Neural constructs of neurons (green) and nuclei (blue) resembling the human brain are developed in P.E.G. hydrogels prior to experimentation.

Neural constructs of neurons (green) and nuclei (blue) resembling the human brain are developed in P.E.G. hydrogels prior to experimentation.

Traditional methods for testing neural toxicity have often been costly and, at times, failed to detect certain compounds toxic to the brain. However, researchers from University of Wisconsin-Madison, UC Santa Barbara and Morgridge Institute for Research in Madison have developed an accurate and cost-effective method in screening compounds for neurotoxicity.

The research team first utilized stem cells to develop the various components of the brain during its various stages of early development. Stem cells are undifferentiated cells that have an enormous potential to differentiate into any cell type. Another remarkable aspect of stem cells is their ability to self-renew and multiply while maintaining the ability to differentiate. The team first cultured stem cells into neural-progenitor cells, vascular cells, and microglia on polyethylene glycol (PEG) hydrogels; these differentiated cells all have a connection to the composition and function of the brain. These constructs would then fold into three-dimensional structures call organoids, in this instance, organoids that mimic the human brain in early development. Through these methods the research teams were able to synthesize accurate models of the developing human brain at different stages of development.

Michael Shwartz, an assistant scientist in biomedical engineering at UW-Madison explained the advantage of using PEG hydrogels over matrigels to culture stem cells on to create models of the brain.

“The traditional method of replicating a model for the human brain involved growing cultures on matrigel gels, which was not only difficult to process but also contained many components which made experimental control very difficult,” Shwartz said. “With PEG hyrdrogel, the only bioactive components are MMP peptide crosslinks and peptide pendant which greatly reduces unwanted component interactions and thereby increase control, uniformity and reproducibility.”

The team then determined compound neurotoxicity by analyzing 19,000 genes responsible for the functions within the various brain tissues using a machine-learning algorithm. This experiment was achieved by first taking two substances – one toxic, the other non-toxic – and exposing them to one sample of synthesized neural construct. The program would then analyze gene expression in each sample, with the genes showing a change in gene expression, which strongly indicated toxicity. Thirty-nine known toxic compounds and 21 known non-toxic compounds were exposed to RNA-sequencing data from neural tissue constructs to produce an accurate predictive model using the machine’s algorithm.
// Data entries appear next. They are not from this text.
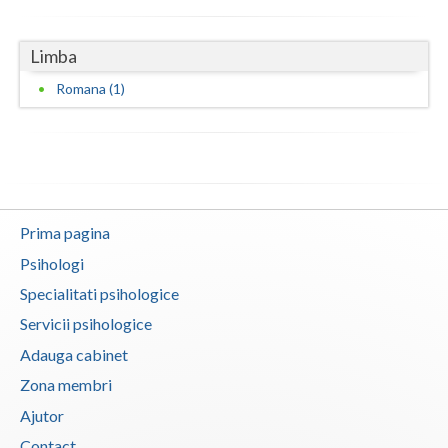
Vaslui
Limba
Vrancea
Romana (1)
Prima pagina
Psihologi
Specialitati psihologice
Servicii psihologice
Adauga cabinet
Zona membri
Ajutor
Contact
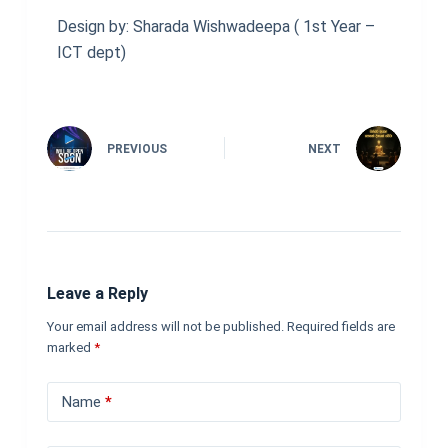
Design by: Sharada Wishwadeepa ( 1st Year –
ICT dept)
PREVIOUS
NEXT
Leave a Reply
Your email address will not be published.
Required fields are
marked
*
Name
*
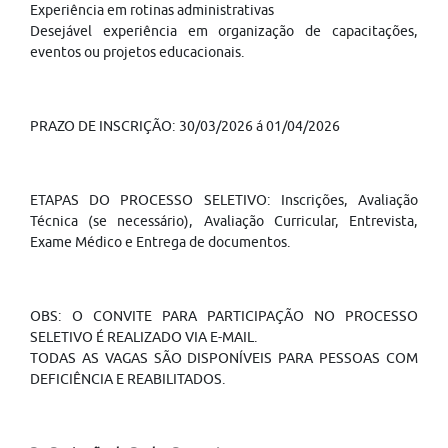
Experiência em rotinas administrativas
Desejável experiência em organização de capacitações,
eventos ou projetos educacionais.
PRAZO DE INSCRIÇÃO: 30/03/2026 á 01/04/2026
ETAPAS DO PROCESSO SELETIVO: Inscrições, Avaliação
Técnica (se necessário), Avaliação Curricular, Entrevista,
Exame Médico e Entrega de documentos.
OBS: O CONVITE PARA PARTICIPAÇÃO NO PROCESSO
SELETIVO É REALIZADO VIA E-MAIL.
TODAS AS VAGAS SÃO DISPONÍVEIS PARA PESSOAS COM
DEFICIÊNCIA E REABILITADOS.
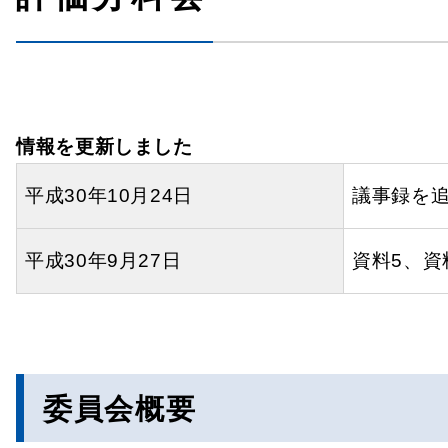
情報を更新しました
平成30年10月24日
議事録を
平成30年9月27日
資料5、資
委員会概要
The next step was to test the predictive model by subjecting each sample to a blind trial test using ten compounds, five toxic and five non-toxic, but were otherwise unknown to the predictive algorithm. The results demonstrated that the model correctly identified nine compounds for toxicity and non-toxicity.
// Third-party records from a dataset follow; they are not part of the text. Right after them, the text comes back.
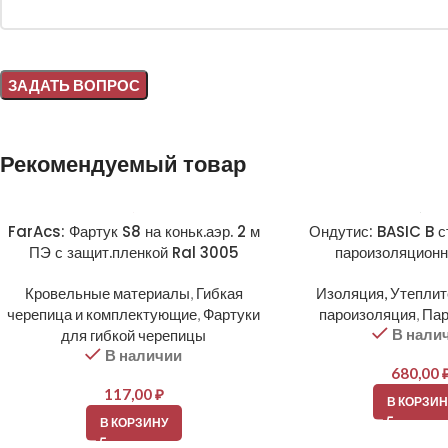
Alternative:
Рекомендуемый товар
FarAcs: Фартук S8 на коньк.аэр. 2 м
Ондутис: BASIC B с
ПЭ с защит.пленкой Ral 3005
пароизоляцион
Кровельные материалы
,
Гибкая
Изоляция, Утепли
черепица и комплектующие
,
Фартуки
пароизоляция
,
Пар
В нали
для гибкой черепицы
В наличии
680,00
117,00
₽
В КОРЗИН
В КОРЗИНУ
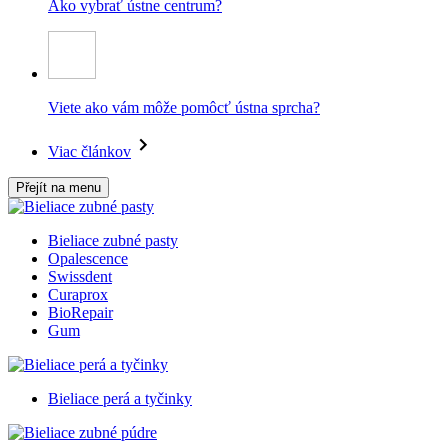
Ako vybrať ústne centrum?
Viete ako vám môže pomôcť ústna sprcha?
Viac článkov
Přejít na menu
Bieliace zubné pasty
Opalescence
Swissdent
Curaprox
BioRepair
Gum
Bieliace perá a tyčinky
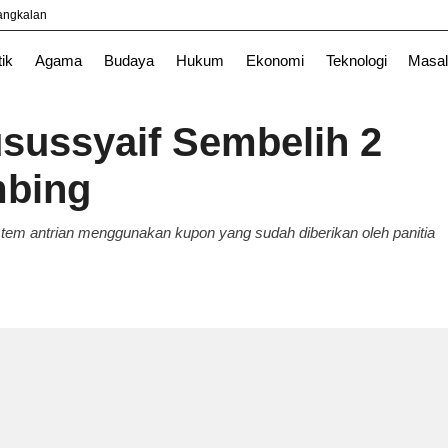
yangkalan
Nasional
News
Surabaya
TNI
tik
Agama
Budaya
Hukum
Ekonomi
Teknologi
Masal
sussyaif Sembelih 2
mbing
tem antrian menggunakan kupon yang sudah diberikan oleh panitia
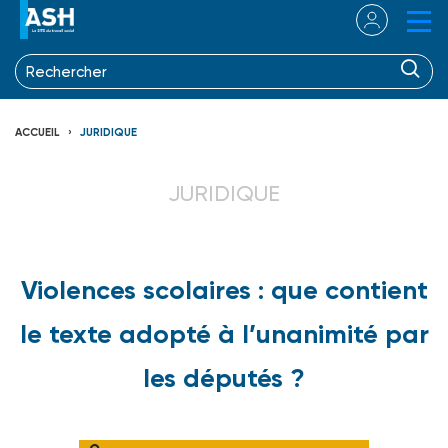
ACCUEIL
JURIDIQUE
JURIDIQUE
Violences scolaires : que contient
le texte adopté à l’unanimité par
les députés ?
“To put that into perspective, animal testing has an accuracy of 70% while this model surpasses that by 20%,” Shwartz said. “The accuracy of our model could further be improved if we exposed our machine-learning algorithm to more known compounds.”

The results not only demonstrated the accuracy of the predictive model and the algorithm from which it was derived from, but also demonstrated the samples’ accurate representation of the human brain and therefore the utility and advantage of the method used in this experiment to produce those samples. The research teams have therefore pioneered a method incorporating the production of complex biological structures in a manner that is highly reproducible.
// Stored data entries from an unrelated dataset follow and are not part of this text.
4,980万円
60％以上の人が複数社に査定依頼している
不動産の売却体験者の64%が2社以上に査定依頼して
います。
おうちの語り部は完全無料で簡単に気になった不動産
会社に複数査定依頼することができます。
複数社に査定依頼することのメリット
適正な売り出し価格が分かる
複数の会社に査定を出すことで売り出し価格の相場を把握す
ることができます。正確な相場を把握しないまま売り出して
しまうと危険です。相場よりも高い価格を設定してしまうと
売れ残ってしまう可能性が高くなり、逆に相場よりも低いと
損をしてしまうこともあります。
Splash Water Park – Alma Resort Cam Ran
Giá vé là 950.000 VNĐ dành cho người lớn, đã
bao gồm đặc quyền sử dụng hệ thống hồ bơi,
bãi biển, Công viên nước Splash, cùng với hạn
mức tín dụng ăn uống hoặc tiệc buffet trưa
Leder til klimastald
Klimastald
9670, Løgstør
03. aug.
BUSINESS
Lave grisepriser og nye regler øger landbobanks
“Our model incorporates the complexity of cells and that added complexity provides accurate representation of the brain,” Shwartz said, “Our model’s reproducibility makes studying tissue more quantitative allowing scientist to be more confident that the changes observed in their neural experiments using this method are real changes.”

The National Institutes of Health as well as 10 universities from the Tissue Chip for Drug Screening program funded this study. A list of toxic and non-toxic chemicals was provided by the Environmental Protection Agency.

A version of this story appeared on p. 18 of the Thursday, Oct. 8 print edition of the Daily Nexus.